Calls for comment were not immediately returned by the NYPD.
One parent, Barton says, was told that shootings happen all the time in Harlem and that the two June shooting incidents were no big deal.
"Ten years ago, people would shrug these shootings off by saying: 'It's Harlem.' Now the neighborhood is not willing to accept that as an answer," said Barton.
In addition to a thorough investigation of the shootings, parents want to know what is being done to address the larger issue of gun violence by young people.
They also want help addressing other quality of life issues such as the littering and proliferation of the homeless in the nearby subway station, since the token booth clerk was removed.
Brad Taylor, a board member and former president of Friends of Morningside Park, and a member of Community Board 9, claimed the incidents are being taken seriously and that the park has undergone a revitalization in recent years.
"Safety has to be our No. 1 priority," Taylor said. "This kind of thing can also set back the revitalization of the park, so we need to get a handle on it."
The park, designed by Central Park's creators, received landmark status in 2008. In February, the Parks Department unveiled plans for renovating its northern end from West 121st to West 123rd streets.
Fueled by an increase in residential construction along Morningside Park and Frederick Douglass Boulevard, the 116th Street playground is used heavily.

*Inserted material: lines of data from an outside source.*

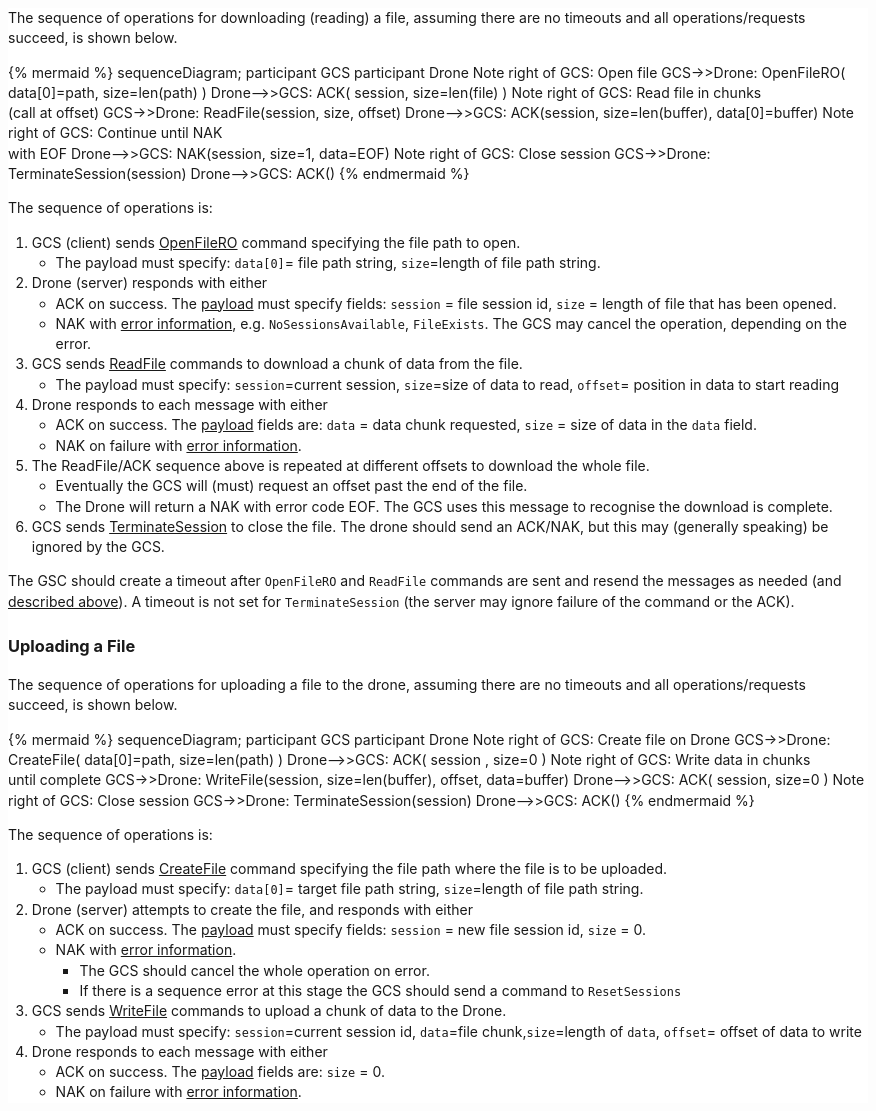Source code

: The sequence of operations for downloading (reading) a file, assuming there are no timeouts and all operations/requests succeed, is shown below.

{% mermaid %} sequenceDiagram; participant GCS participant Drone Note right of GCS: Open file GCS->>Drone: OpenFileRO( data[0]=path, size=len(path) ) Drone-->>GCS: ACK( session, size=len(file) ) Note right of GCS: Read file in chunks  
(call at offset) GCS->>Drone: ReadFile(session, size, offset) Drone-->>GCS: ACK(session, size=len(buffer), data[0]=buffer) Note right of GCS: Continue until NAK  
with EOF Drone-->>GCS: NAK(session, size=1, data=EOF) Note right of GCS: Close session GCS->>Drone: TerminateSession(session) Drone-->>GCS: ACK() {% endmermaid %}

The sequence of operations is:

1. GCS (client) sends [OpenFileRO](#OpenFileRO) command specifying the file path to open. 
    * The payload must specify: `data[0]`= file path string, `size`=length of file path string.
2. Drone (server) responds with either 
    * ACK on success. The [payload](#payload) must specify fields: `session` = file session id, `size` = length of file that has been opened. 
    * NAK with [error information](#error_codes), e.g. `NoSessionsAvailable`, `FileExists`. The GCS may cancel the operation, depending on the error.
3. GCS sends [ReadFile](#ReadFile) commands to download a chunk of data from the file. 
    * The payload must specify: `session`=current session, `size`=size of data to read, `offset`= position in data to start reading
4. Drone responds to each message with either 
    * ACK on success. The [payload](#payload) fields are: `data` = data chunk requested, `size` = size of data in the `data` field.
    * NAK on failure with [error information](#error_codes).
5. The ReadFile/ACK sequence above is repeated at different offsets to download the whole file. 
    * Eventually the GCS will (must) request an offset past the end of the file. 
    * The Drone will return a NAK with error code EOF. The GCS uses this message to recognise the download is complete.
6. GCS sends [TerminateSession](#TerminateSession) to close the file. The drone should send an ACK/NAK, but this may (generally speaking) be ignored by the GCS.

The GSC should create a timeout after `OpenFileRO` and `ReadFile` commands are sent and resend the messages as needed (and [described above](#timeouts)). A timeout is not set for `TerminateSession` (the server may ignore failure of the command or the ACK).

### Uploading a File

The sequence of operations for uploading a file to the drone, assuming there are no timeouts and all operations/requests succeed, is shown below.

{% mermaid %} sequenceDiagram; participant GCS participant Drone Note right of GCS: Create file on Drone GCS->>Drone: CreateFile( data[0]=path, size=len(path) ) Drone-->>GCS: ACK( session , size=0 ) Note right of GCS: Write data in chunks  
until complete GCS->>Drone: WriteFile(session, size=len(buffer), offset, data=buffer) Drone-->>GCS: ACK( session, size=0 ) Note right of GCS: Close session GCS->>Drone: TerminateSession(session) Drone-->>GCS: ACK() {% endmermaid %}

The sequence of operations is:

1. GCS (client) sends [CreateFile](#CreateFile) command specifying the file path where the file is to be uploaded. 
    * The payload must specify: `data[0]`= target file path string, `size`=length of file path string.
2. Drone (server) attempts to create the file, and responds with either 
    * ACK on success. The [payload](#payload) must specify fields: `session` = new file session id, `size` = 0. 
    * NAK with [error information](#error_codes). 
        * The GCS should cancel the whole operation on error.
        * If there is a sequence error at this stage the GCS should send a command to `ResetSessions`
3. GCS sends [WriteFile](#WriteFile) commands to upload a chunk of data to the Drone. 
    * The payload must specify: `session`=current session id, `data`=file chunk,`size`=length of `data`, `offset`= offset of data to write
4. Drone responds to each message with either 
    * ACK on success. The [payload](#payload) fields are: `size` = 0.
    * NAK on failure with [error information](#error_codes).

On a recent summer night, dozens of kids and parents played on the jungle gym while others frolicked in the sprinklers. Two blocks away, another dozen or so kids were running a full court game of basketball.
Lynette Velasco, a spokesperson for Councilwoman Inez Dickens, said she is alarmed about the shootings in and near Morningside Park because of how heavily the playground is used by area kids and parents.
Dickens wants to address some of the issues raised by area parents by requesting more foot patrols from police, but also providing programs and jobs that address the root causes of gun violence, Velasco said. Funding cuts to programs such as the summer youth jobs has made that more difficult.
Indeed, many area parents say they have noticed more teens filling areas of the park normally reserved for younger kids. Residents also said they have noticed an increase in the number of fights and gunshots that they hear.
"We can't use a band aid approach. It's not really one incident we are trying to deal with, we are trying to deal with an increase in the proliferation of violence that has hit our kids," Velasco said.
Despite the recent shootings, many parents said they feel comfortable enough to continue to bring their children to the park.
Dean Phillips, 40, said when he heard the shots on June 30 he grabbed his 6- and 2-year-old sons and left the park. But yesterday, he was back.
"I still come all the time because there haven't been any problems since," he said. "What we need is more trips for these kids who are doing the shooting. Get them out of the city so they can see more than brick buildings and gangs."
Chris Robinson, 42, said the shootings are one of the reasons he and his wife constantly debate about whether they should flee to the suburbs with their young son.
"Every time you get lulled into this notion of a new Harlem you hear about incidents like these. It reminds us that there still is a certain element that chooses to use weapons to solve their problems," Robinson said.
Hugo Bastidas, 54, a painter, said he was more aware when he brings his 23-month-old son, Theo, to the park. As he encouraged his son to use the slide yesterday, he said he wanted more of a police presence to discourage crime.
But what has kept him coming to the park has been the overwhelming community response to the shooting.
"I know the neighborhood is safe because of all the concerned people here," Bastidas said. "I'm hoping that, as more concerned people move in and join with the people who are already here, we will feel even more empowered to address this issue."